What the exercise asks: Please copy the lines below, exactly as they are, from the one with "index tip: (284, 268)" through the one with "ring dip: (176, 205)", and leave out the pictures.

Given data:
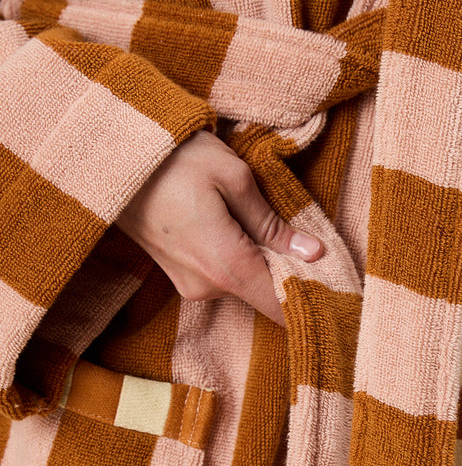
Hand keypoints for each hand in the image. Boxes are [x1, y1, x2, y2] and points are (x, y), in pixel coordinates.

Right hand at [116, 131, 323, 324]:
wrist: (112, 158)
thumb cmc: (174, 159)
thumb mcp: (233, 179)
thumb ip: (273, 224)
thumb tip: (313, 254)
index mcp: (227, 267)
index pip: (283, 308)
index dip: (315, 306)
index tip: (345, 304)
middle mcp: (208, 288)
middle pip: (267, 296)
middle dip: (295, 277)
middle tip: (325, 256)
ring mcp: (190, 286)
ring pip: (246, 285)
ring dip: (266, 264)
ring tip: (281, 233)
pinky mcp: (180, 276)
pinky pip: (225, 277)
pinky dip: (243, 261)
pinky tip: (248, 233)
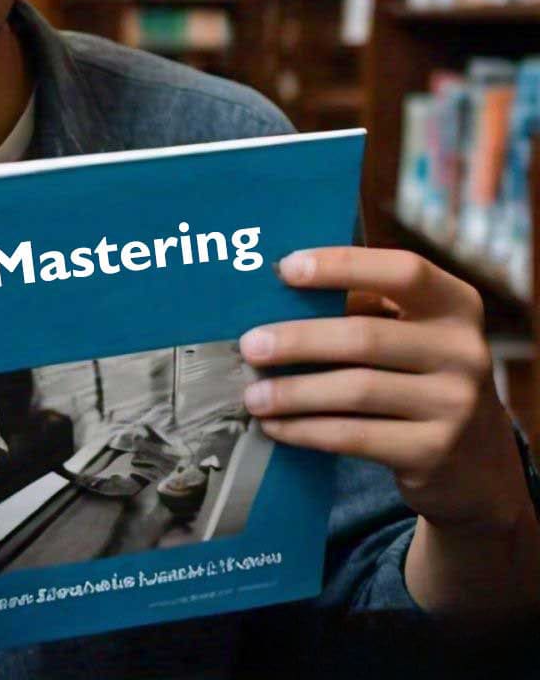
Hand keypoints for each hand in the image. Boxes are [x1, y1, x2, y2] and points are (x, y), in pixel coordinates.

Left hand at [237, 247, 527, 534]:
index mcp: (456, 304)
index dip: (341, 266)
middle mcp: (464, 351)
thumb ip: (360, 307)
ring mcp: (455, 405)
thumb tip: (271, 295)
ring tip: (252, 395)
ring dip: (293, 392)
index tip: (284, 268)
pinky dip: (306, 430)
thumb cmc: (416, 370)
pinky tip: (275, 426)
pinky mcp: (434, 453)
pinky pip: (356, 436)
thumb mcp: (408, 331)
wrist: (474, 458)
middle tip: (249, 346)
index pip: (403, 272)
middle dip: (298, 340)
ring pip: (356, 391)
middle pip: (365, 337)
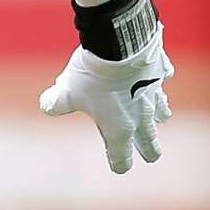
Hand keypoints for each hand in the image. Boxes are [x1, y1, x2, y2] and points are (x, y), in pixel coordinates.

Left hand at [39, 28, 173, 173]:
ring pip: (161, 112)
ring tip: (161, 118)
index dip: (119, 163)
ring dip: (159, 116)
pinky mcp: (161, 71)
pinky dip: (159, 79)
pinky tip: (159, 76)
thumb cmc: (92, 74)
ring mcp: (154, 93)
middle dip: (149, 150)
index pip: (122, 157)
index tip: (119, 166)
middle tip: (152, 156)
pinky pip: (163, 79)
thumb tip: (46, 105)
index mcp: (119, 128)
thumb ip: (56, 102)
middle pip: (150, 142)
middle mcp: (141, 116)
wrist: (119, 43)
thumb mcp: (68, 91)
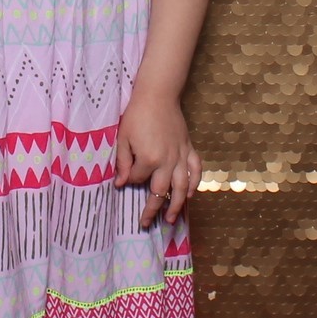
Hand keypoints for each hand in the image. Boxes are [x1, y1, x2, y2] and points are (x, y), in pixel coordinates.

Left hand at [112, 90, 200, 230]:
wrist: (157, 95)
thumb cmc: (136, 114)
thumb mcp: (123, 138)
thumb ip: (123, 162)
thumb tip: (121, 183)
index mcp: (149, 159)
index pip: (138, 179)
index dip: (130, 180)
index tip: (124, 181)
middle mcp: (167, 161)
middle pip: (159, 191)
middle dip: (153, 209)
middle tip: (146, 222)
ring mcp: (180, 156)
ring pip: (181, 187)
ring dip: (176, 205)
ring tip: (172, 219)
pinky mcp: (189, 148)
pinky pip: (195, 170)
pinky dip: (194, 184)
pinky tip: (190, 195)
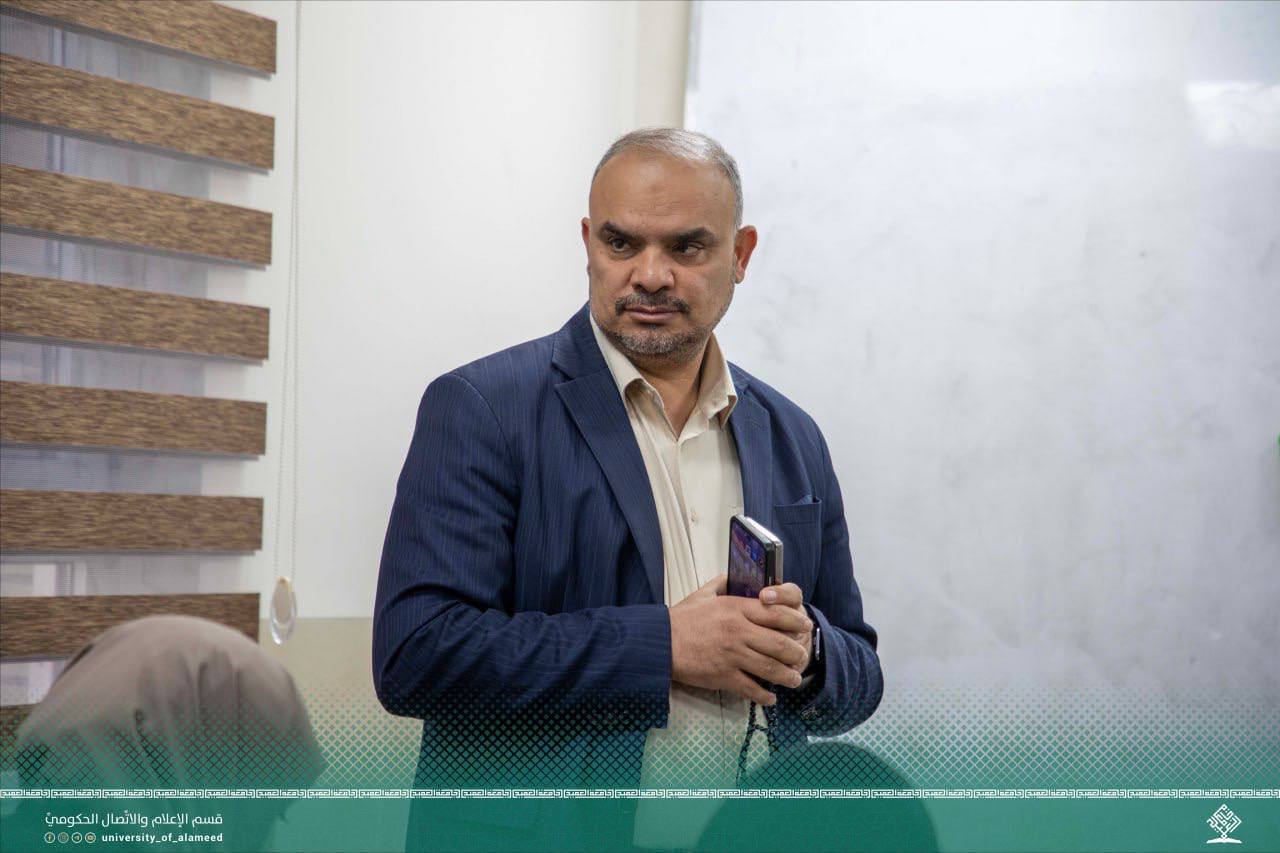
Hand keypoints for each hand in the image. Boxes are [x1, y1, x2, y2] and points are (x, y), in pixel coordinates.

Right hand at [669, 574, 811, 705]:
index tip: (804, 626)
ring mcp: (732, 655)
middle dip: (796, 652)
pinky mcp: (723, 676)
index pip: (776, 613)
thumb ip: (722, 583)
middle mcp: (738, 631)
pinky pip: (751, 688)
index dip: (796, 620)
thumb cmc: (681, 619)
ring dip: (786, 676)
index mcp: (735, 608)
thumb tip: (735, 576)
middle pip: (780, 643)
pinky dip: (764, 695)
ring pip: (770, 668)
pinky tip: (770, 697)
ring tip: (793, 679)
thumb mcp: (703, 594)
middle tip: (801, 656)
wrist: (659, 643)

Your response:
index tip: (284, 268)
pinky dip: (306, 430)
thumb cmc: (416, 370)
pinky tip: (275, 426)
pinky mcp: (434, 453)
pinky pip: (356, 436)
thumb mcp: (408, 331)
wrist: (474, 458)
middle tip: (249, 346)
index pip: (403, 272)
middle dip: (298, 340)
ring pip: (356, 391)
middle pip: (365, 337)
Hand keypoints for each hand in the image. Boxes are [x1, y1, x2, y2] and points are (x, y), in pixel coordinates.

Left hand at [39, 28, 173, 173]:
ring pip: (161, 112)
ring tip: (161, 118)
index dip: (119, 163)
ring dip: (159, 116)
pinky mcp: (161, 71)
pinky dip: (159, 79)
pinky tip: (159, 76)
thumb cmc: (92, 74)
ring mcp: (154, 93)
middle dip: (149, 150)
index pip: (122, 157)
index tip: (119, 166)
middle tip: (152, 156)
pinky pip: (163, 79)
thumb tip: (46, 105)
index mcp: (119, 128)
thumb ip: (56, 102)
middle pip: (150, 142)
middle mcp: (141, 116)
wrist: (119, 43)
thumb mcp: (68, 91)
Hand keypoints for each hand in the image. Boxes are [x1, y1, x2, y2] and points are (x, y), in pixel coordinates.

Left hand at [112, 90, 200, 230]:
wrist: (157, 95)
thumb cmc: (136, 114)
thumb mcp: (123, 138)
thumb ip: (123, 162)
thumb tip: (121, 183)
index mcp: (149, 159)
index pip: (138, 179)
index dip: (130, 180)
index tip: (124, 181)
middle mcp: (167, 161)
middle pip: (159, 191)
middle dip: (153, 209)
middle tip: (146, 222)
ring mcp: (180, 156)
ring pip: (181, 187)
ring dip: (176, 205)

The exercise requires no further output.